Dann pürieren oder sieben Fotos: rh

von roman Hiendlmaier, MZ

Wenn draußen vor der Tür wieder große und kleine Gruselmonster „Süßes oder Saures“ rufen, ist es schön, drinnen eine fruchtig-herbe Alternative zum Zuckerwerk zu haben, die zudem so gesund wie geschmackvoll ist.

Die Rede ist von der Kürbissuppe, einer Herbstspeise, die zum einen leicht und preiswert zuzubereiten, zum anderen extrem variabel verfeinerbar ist. Basis ist immer der Kürbis, am besten ein Hokkaido-Kürbis.

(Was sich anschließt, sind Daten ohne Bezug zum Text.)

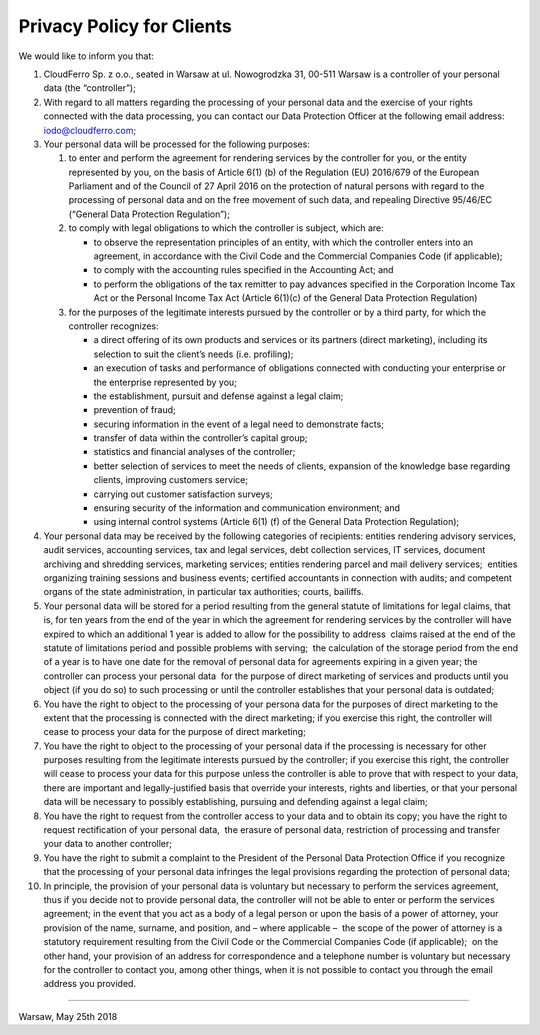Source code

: **Privacy Policy for Clients**
------------------------------

We would like to inform you that:

#. CloudFerro Sp. z o.o., seated in Warsaw at ul. Nowogrodzka 31, 00-511
   Warsaw is a controller of your personal data (the “controller”);
#. With regard to all matters regarding the processing of your personal
   data and the exercise of your rights connected with the data
   processing, you can contact our Data Protection Officer at the
   following email address: iodo@cloudferro.com;
#. Your personal data will be processed for the following purposes:

   #. to enter and perform the agreement for rendering services by the
      controller for you, or the entity represented by you, on the basis
      of Article 6(1) (b) of the Regulation (EU) 2016/679 of the
      European Parliament and of the Council of 27 April 2016 on the
      protection of natural persons with regard to the processing of
      personal data and on the free movement of such data, and repealing
      Directive 95/46/EC (“General Data Protection Regulation”);
   #. to comply with legal obligations to which the controller is
      subject, which are:

      -  to observe the representation principles of an entity, with
         which the controller enters into an agreement, in accordance
         with the Civil Code and the Commercial Companies Code (if
         applicable);
      -  to comply with the accounting rules specified in the Accounting
         Act; and
      -  to perform the obligations of the tax remitter to pay advances
         specified in the Corporation Income Tax Act or the Personal
         Income Tax Act (Article 6(1)(c) of the General Data Protection
         Regulation)

   #. for the purposes of the legitimate interests pursued by the
      controller or by a third party, for which the controller
      recognizes:

      -  a direct offering of its own products and services or its
         partners (direct marketing), including its selection to suit
         the client’s needs (i.e. profiling);
      -  an execution of tasks and performance of obligations connected
         with conducting your enterprise or the enterprise represented
         by you;
      -  the establishment, pursuit and defense against a legal claim;
      -  prevention of fraud;
      -  securing information in the event of a legal need to
         demonstrate facts;
      -  transfer of data within the controller’s capital group;
      -  statistics and financial analyses of the controller;
      -  better selection of services to meet the needs of clients,
         expansion of the knowledge base regarding clients, improving
         customers service;
      -  carrying out customer satisfaction surveys;
      -  ensuring security of the information and communication
         environment; and
      -  using internal control systems (Article 6(1) (f) of the General
         Data Protection Regulation);

#. Your personal data may be received by the following categories of
   recipients: entities rendering advisory services, audit services,
   accounting services, tax and legal services, debt collection
   services, IT services, document archiving and shredding services,
   marketing services; entities rendering parcel and mail delivery
   services;  entities organizing training sessions and business events;
   certified accountants in connection with audits; and competent organs
   of the state administration, in particular tax authorities; courts,
   bailiffs.
#. Your personal data will be stored for a period resulting from the
   general statute of limitations for legal claims, that is, for ten
   years from the end of the year in which the agreement for rendering
   services by the controller will have expired to which an additional 1
   year is added to allow for the possibility to address  claims raised
   at the end of the statute of limitations period and possible problems
   with serving;  the calculation of the storage period from the end of
   a year is to have one date for the removal of personal data for
   agreements expiring in a given year; the controller can process your
   personal data  for the purpose of direct marketing of services and
   products until you object (if you do so) to such processing or until
   the controller establishes that your personal data is outdated;
#. You have the right to object to the processing of your persona data
   for the purposes of direct marketing to the extent that the
   processing is connected with the direct marketing; if you exercise
   this right, the controller will cease to process your data for the
   purpose of direct marketing;
#. You have the right to object to the processing of your personal data
   if the processing is necessary for other purposes resulting from the
   legitimate interests pursued by the controller; if you exercise this
   right, the controller will cease to process your data for this
   purpose unless the controller is able to prove that with respect to
   your data, there are important and legally-justified basis that
   override your interests, rights and liberties, or that your personal
   data will be necessary to possibly establishing, pursuing and
   defending against a legal claim;
#. You have the right to request from the controller access to your data
   and to obtain its copy; you have the right to request rectification
   of your personal data,  the erasure of personal data, restriction of
   processing and transfer your data to another controller;
#. You have the right to submit a complaint to the President of the
   Personal Data Protection Office if you recognize that the processing
   of your personal data infringes the legal provisions regarding the
   protection of personal data;
#. In principle, the provision of your personal data is voluntary but
   necessary to perform the services agreement, thus if you decide not
   to provide personal data, the controller will not be able to enter or
   perform the services agreement; in the event that you act as a body
   of a legal person or upon the basis of a power of attorney, your
   provision of the name, surname, and position, and – where applicable
   –  the scope of the power of attorney is a statutory requirement
   resulting from the Civil Code or the Commercial Companies Code (if
   applicable);  on the other hand, your provision of an address for
   correspondence and a telephone number is voluntary but necessary for
   the controller to contact you, among other things, when it is not
   possible to contact you through the email address you provided.  

 

----------

Warsaw, May 25th 2018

Sein festes, orangenes Fruchtfleisch enthält weniger Wasser und dadurch mehr Nährstoffe als seine größeren Verwandten. Der nach der japanischen Insel benannte Speisekürbis ist mit seinem nussartigen Geschmack auch ideal mit exotischen Gewürzen kombinierbar – süßen wie scharfen.

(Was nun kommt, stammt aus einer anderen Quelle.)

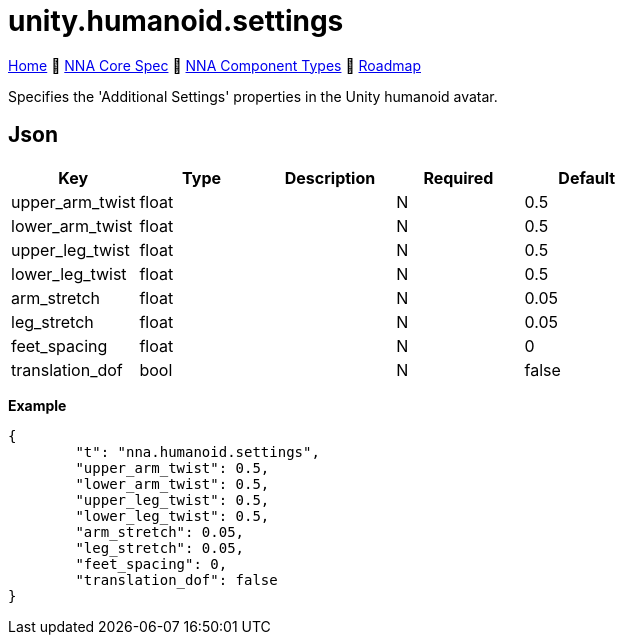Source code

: // Licensed under CC-BY-4.0 (<https://creativecommons.org/licenses/by/4.0/>)

= unity.humanoid.settings
:homepage: https://github.com/emperorofmars/stf
:keywords: nna, 3d, fbx, extension, fileformat, format, interchange, interoperability
:hardbreaks-option:
:idprefix:
:idseparator: -
:library: Asciidoctor
:table-caption!:
ifdef::env-github[]
:tip-caption: :bulb:
:note-caption: :information_source:
endif::[]

link:../../readme.adoc[Home] 🔶 link:../../nna_spec.adoc[NNA Core Spec] 🔶 link:../../nna_component_types.adoc[NNA Component Types] 🔶 link:../../roadmap.adoc[Roadmap]

Specifies the 'Additional Settings' properties in the Unity humanoid avatar.

== Json
[caption=,title=""]
[cols=5*]
|===
| Key | Type | Description | Required | Default

| upper_arm_twist | float | | N | 0.5
| lower_arm_twist | float | | N | 0.5
| upper_leg_twist | float | | N | 0.5
| lower_leg_twist | float | | N | 0.5
| arm_stretch | float | | N | 0.05
| leg_stretch | float | | N | 0.05
| feet_spacing | float | | N | 0
| translation_dof | bool | | N | false
|===

**Example**
[,json]
----
{
	"t": "nna.humanoid.settings",
	"upper_arm_twist": 0.5,
	"lower_arm_twist": 0.5,
	"upper_leg_twist": 0.5,
	"lower_leg_twist": 0.5,
	"arm_stretch": 0.05,
	"leg_stretch": 0.05,
	"feet_spacing": 0,
	"translation_dof": false
}
----
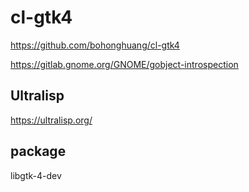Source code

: * cl-gtk4

https://github.com/bohonghuang/cl-gtk4

https://gitlab.gnome.org/GNOME/gobject-introspection

** Ultralisp
https://ultralisp.org/

** package
libgtk-4-dev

Die Variante mit Ingwer und Curry belebt durch ihre Schärfe den etwas tristen Grundtenor des Herbstes, außerdem gehört sie zu den gesündesten Variationen des Beerensüppchens.

In einem mittelgroßen Kochtopf werden zunächst die Zwiebelwürfel zubereitet. Sie werden in Olivenöl glasig gebraten. Erst dann werden die Kürbis- und Möhrenstücke dazugegeben. Das gesamte Gemüse wird bei mittlerer Hitze rund fünf Minuten kräftig gebraten. Danach folgt das Ablöschen mit Brühe, umrühren und etwa einen Zentimeter breit Ingwer in die Suppe reiben. Schließlich einen gehäuften Teelöffel an Currypulver dazugeben – für empfindliche Gaumen reicht ein gestrichener. Deckel drauf und rund 20 Minuten köcheln lassen.

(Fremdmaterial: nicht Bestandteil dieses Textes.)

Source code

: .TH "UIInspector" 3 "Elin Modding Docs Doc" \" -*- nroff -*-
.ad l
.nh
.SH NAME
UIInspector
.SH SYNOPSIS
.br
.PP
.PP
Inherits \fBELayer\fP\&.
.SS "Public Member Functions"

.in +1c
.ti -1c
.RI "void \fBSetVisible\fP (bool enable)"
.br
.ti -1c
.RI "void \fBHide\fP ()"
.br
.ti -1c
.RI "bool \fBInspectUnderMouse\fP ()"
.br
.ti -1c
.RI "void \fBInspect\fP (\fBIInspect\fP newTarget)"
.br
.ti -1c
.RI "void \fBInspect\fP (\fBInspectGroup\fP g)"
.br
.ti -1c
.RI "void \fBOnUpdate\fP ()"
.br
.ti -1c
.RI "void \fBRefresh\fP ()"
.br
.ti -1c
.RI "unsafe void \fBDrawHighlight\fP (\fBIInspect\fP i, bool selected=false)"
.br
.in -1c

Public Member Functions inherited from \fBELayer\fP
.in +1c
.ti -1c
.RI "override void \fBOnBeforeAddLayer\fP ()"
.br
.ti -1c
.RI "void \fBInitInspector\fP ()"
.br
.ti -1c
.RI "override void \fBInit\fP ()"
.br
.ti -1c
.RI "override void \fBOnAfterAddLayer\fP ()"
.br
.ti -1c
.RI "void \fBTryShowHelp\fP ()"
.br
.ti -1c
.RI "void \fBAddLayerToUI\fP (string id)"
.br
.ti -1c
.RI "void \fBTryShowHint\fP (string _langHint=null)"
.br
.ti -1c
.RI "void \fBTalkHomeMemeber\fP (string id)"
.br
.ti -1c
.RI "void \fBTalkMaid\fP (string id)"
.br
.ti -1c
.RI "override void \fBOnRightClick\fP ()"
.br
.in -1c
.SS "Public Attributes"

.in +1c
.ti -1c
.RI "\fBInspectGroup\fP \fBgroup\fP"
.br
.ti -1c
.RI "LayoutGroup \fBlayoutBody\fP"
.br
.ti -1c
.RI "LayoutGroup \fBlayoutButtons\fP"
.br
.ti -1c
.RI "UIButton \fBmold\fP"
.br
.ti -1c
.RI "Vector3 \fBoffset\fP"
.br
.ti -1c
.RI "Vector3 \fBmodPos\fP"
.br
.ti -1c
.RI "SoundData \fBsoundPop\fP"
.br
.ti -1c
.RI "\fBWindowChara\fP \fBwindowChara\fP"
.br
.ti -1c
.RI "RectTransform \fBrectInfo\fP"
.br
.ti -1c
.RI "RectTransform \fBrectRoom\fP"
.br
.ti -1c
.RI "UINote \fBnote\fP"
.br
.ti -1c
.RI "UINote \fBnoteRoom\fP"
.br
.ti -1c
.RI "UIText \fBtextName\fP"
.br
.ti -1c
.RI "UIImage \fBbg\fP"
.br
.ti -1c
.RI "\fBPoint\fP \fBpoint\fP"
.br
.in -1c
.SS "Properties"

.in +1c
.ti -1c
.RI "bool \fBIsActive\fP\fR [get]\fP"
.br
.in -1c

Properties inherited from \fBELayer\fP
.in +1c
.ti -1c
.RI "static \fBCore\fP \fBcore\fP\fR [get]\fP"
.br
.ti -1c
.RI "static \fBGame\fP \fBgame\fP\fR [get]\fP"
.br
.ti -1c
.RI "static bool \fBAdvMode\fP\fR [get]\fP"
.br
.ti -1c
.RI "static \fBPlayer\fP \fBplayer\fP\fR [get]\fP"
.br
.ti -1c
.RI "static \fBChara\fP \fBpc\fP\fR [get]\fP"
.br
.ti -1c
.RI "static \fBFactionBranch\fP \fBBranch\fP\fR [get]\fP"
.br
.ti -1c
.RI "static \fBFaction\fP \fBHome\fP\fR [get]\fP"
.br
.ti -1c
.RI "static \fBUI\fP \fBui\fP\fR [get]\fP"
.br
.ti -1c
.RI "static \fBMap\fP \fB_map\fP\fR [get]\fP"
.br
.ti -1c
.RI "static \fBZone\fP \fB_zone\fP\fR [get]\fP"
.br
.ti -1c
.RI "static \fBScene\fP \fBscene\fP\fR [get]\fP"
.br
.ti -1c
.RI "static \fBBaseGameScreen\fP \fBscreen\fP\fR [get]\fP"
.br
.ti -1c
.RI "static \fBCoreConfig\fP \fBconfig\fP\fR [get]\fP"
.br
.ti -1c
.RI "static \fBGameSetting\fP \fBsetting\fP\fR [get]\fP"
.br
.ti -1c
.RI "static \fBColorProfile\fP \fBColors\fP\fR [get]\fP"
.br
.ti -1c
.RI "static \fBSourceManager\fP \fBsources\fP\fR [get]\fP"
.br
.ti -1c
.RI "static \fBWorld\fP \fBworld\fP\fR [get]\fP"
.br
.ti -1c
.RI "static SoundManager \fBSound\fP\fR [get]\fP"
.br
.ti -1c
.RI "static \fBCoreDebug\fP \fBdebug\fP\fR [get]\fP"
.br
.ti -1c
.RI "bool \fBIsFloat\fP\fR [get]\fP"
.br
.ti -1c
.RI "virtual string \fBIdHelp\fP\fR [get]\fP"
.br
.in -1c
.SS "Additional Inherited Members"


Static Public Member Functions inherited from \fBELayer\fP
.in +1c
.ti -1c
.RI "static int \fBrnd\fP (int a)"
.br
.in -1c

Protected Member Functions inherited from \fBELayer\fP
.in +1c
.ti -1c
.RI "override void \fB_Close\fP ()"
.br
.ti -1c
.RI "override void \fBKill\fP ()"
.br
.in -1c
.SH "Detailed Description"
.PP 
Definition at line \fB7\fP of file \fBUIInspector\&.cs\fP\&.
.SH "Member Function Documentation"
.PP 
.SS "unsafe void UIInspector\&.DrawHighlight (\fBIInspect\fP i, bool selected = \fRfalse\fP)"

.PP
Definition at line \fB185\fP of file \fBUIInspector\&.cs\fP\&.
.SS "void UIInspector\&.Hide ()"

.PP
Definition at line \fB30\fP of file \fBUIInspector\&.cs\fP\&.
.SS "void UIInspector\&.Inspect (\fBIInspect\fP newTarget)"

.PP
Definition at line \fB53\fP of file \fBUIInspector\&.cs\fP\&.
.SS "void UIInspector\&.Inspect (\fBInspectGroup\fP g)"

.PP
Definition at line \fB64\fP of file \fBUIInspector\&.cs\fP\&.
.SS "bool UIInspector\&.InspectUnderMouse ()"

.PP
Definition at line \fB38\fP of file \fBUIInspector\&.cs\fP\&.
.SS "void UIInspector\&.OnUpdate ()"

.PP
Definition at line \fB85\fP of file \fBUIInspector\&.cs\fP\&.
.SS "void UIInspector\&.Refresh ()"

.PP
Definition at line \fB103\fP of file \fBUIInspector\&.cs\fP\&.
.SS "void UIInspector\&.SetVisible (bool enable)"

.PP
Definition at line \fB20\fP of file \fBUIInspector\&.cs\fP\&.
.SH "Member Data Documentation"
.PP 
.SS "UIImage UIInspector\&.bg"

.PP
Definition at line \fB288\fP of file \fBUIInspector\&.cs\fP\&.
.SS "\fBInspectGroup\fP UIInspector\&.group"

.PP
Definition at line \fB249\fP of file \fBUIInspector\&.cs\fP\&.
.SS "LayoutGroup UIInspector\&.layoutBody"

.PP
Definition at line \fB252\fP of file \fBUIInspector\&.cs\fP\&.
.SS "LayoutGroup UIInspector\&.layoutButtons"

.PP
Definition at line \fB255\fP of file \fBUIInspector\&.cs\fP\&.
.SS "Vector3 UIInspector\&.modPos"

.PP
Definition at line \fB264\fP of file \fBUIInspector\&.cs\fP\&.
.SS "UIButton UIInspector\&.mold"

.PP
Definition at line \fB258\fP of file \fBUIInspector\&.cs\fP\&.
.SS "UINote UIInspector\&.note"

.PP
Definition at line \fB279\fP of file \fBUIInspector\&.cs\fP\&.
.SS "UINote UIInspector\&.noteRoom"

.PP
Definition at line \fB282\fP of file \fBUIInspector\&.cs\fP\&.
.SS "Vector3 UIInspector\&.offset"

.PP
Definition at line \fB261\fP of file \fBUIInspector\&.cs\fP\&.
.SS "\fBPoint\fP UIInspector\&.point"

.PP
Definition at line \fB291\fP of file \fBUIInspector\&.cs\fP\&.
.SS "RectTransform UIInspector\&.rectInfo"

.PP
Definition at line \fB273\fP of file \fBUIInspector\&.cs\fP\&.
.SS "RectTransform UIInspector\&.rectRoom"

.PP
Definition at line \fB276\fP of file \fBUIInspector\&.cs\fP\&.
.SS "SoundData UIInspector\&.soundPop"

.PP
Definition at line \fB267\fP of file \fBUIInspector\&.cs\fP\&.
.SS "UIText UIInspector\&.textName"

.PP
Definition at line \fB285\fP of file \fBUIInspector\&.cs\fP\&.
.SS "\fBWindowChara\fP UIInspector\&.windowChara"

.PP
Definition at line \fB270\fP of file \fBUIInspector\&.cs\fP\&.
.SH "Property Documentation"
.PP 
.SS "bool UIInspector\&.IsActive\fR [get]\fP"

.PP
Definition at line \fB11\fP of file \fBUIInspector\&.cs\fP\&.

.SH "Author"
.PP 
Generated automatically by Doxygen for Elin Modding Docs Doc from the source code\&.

Das Finale beginnt mit dem Pürierstab. Ist die Suppe noch zu sämig, kann man erneut etwas Brühe oder vom später servierten Weißwein dazu- geben. Fehlt nur noch das Abschmecken mit Salz und Pfeffer und ein erneutes, kurzes Aufkochen, um den Geschmack noch etwas zu verfeinern. Währenddessen die Mandelblättchen in einer Pfanne bei großer Hitze anbräunen. Die Flocken dekorieren zusammen mit einem Spritzer Kürbiskernöl die Suppe im Teller und geben mit dem Baguette den nötigen „Biss“. Kenner aus dem Bekanntenkreis empfehlen dazu frische Weißweine, vom halbtrockenen Riesling bis zu Chardonnay oder Frascati – je nach Gusto.